* To do *
Word for word and without images, reproduce the listing that follows.

* Given records *
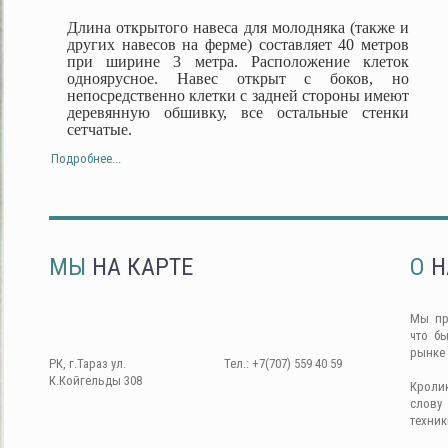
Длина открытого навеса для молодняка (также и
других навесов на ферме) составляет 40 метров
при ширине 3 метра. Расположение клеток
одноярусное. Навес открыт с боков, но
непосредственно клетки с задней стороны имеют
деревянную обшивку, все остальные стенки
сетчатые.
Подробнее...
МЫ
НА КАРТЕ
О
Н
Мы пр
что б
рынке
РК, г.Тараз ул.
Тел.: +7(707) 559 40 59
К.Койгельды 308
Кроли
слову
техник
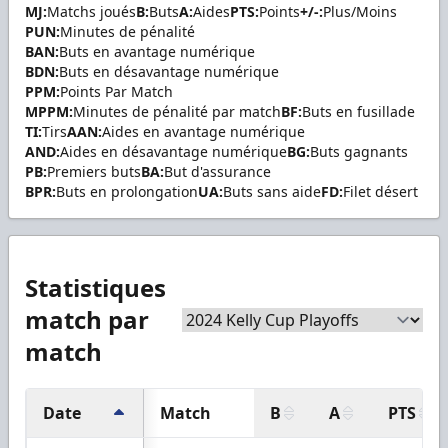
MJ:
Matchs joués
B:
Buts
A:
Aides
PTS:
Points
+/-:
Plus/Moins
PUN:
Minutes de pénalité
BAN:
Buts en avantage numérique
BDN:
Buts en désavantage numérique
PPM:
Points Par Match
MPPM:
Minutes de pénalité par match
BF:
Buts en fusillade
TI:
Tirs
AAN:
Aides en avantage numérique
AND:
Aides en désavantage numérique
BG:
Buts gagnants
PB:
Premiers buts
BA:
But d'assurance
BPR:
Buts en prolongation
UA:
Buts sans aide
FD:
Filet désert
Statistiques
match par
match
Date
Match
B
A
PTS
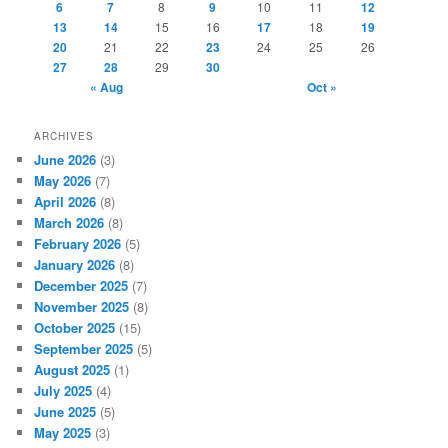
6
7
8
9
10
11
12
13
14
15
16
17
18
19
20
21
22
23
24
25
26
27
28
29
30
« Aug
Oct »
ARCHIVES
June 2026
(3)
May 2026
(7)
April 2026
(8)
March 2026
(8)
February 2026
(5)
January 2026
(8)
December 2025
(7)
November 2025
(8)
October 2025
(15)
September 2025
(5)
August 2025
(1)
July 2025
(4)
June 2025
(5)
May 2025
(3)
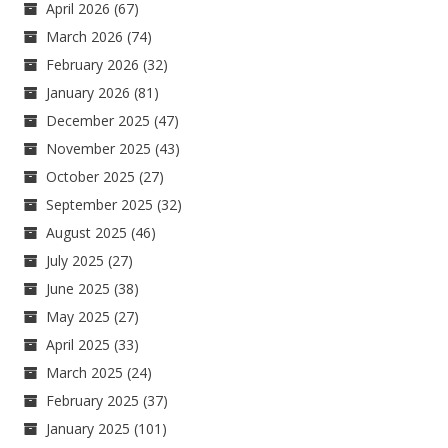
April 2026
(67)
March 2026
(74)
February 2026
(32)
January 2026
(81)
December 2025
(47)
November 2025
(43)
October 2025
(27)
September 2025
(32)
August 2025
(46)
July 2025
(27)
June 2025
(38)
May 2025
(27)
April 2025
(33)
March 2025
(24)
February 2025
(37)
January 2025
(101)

* Task solution *
Длина открытого навеса для молодняка (также и
других навесов на ферме) составляет 40 метров
при ширине 3 метра. Расположение клеток
одноярусное. Навес открыт с боков, но
непосредственно клетки с задней стороны имеют
деревянную обшивку, все остальные стенки
сетчатые.
Подробнее...
МЫ
НА КАРТЕ
О
Н
Мы пр
что б
рынке
РК, г.Тараз ул.
Тел.: +7(707) 559 40 59
К.Койгельды 308
Кроли
слову
техник
MJ:
Matchs joués
B:
Buts
A:
Aides
PTS:
Points
+/-:
Plus/Moins
PUN:
Minutes de pénalité
BAN:
Buts en avantage numérique
BDN:
Buts en désavantage numérique
PPM:
Points Par Match
MPPM:
Minutes de pénalité par match
BF:
Buts en fusillade
TI:
Tirs
AAN:
Aides en avantage numérique
AND:
Aides en désavantage numérique
BG:
Buts gagnants
PB:
Premiers buts
BA:
But d'assurance
BPR:
Buts en prolongation
UA:
Buts sans aide
FD:
Filet désert
Statistiques
match par
match
Date
Match
B
A
PTS
6
7
8
9
10
11
12
13
14
15
16
17
18
19
20
21
22
23
24
25
26
27
28
29
30
« Aug
Oct »
ARCHIVES
June 2026
(3)
May 2026
(7)
April 2026
(8)
March 2026
(8)
February 2026
(5)
January 2026
(8)
December 2025
(7)
November 2025
(8)
October 2025
(15)
September 2025
(5)
August 2025
(1)
July 2025
(4)
June 2025
(5)
May 2025
(3)
April 2026
(67)
March 2026
(74)
February 2026
(32)
January 2026
(81)
December 2025
(47)
November 2025
(43)
October 2025
(27)
September 2025
(32)
August 2025
(46)
July 2025
(27)
June 2025
(38)
May 2025
(27)
April 2025
(33)
March 2025
(24)
February 2025
(37)
January 2025
(101)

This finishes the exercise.